• [Your task] Report how many lines in the records below contain the word "average", treating case as significant, and give only the number.

*** Material supplied

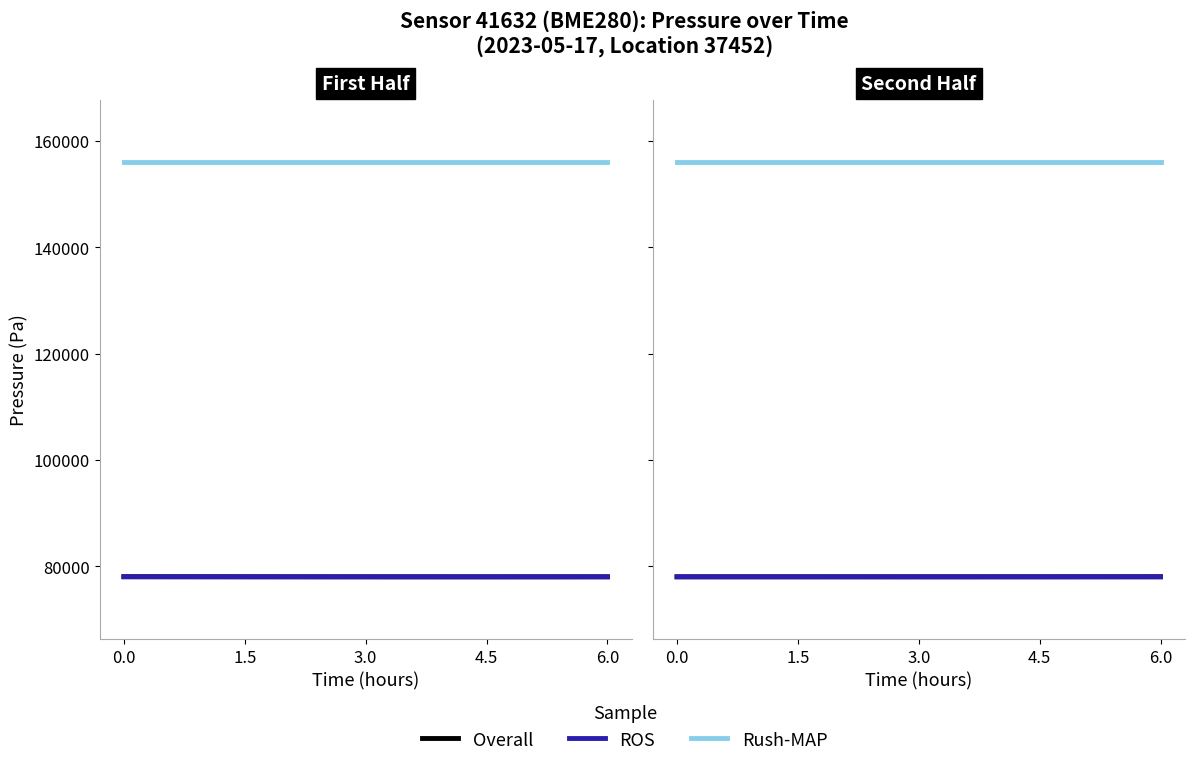

How many values in the ROS series exceed 78032?

4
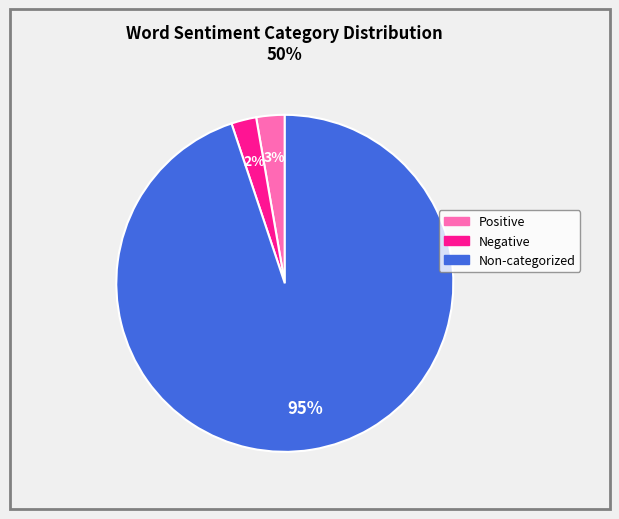

To the nearest percent, what is the average slice percentage?

33%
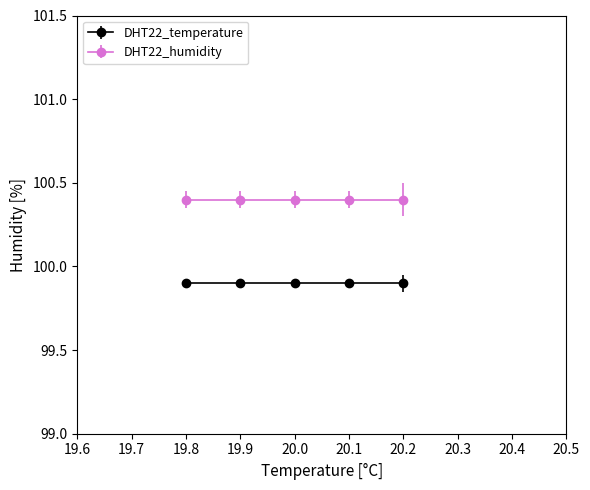

Is the value of DHT22_temperature at 19.9 greater than the value of DHT22_humidity at 20.0?

No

******

• [Exercise answer] 1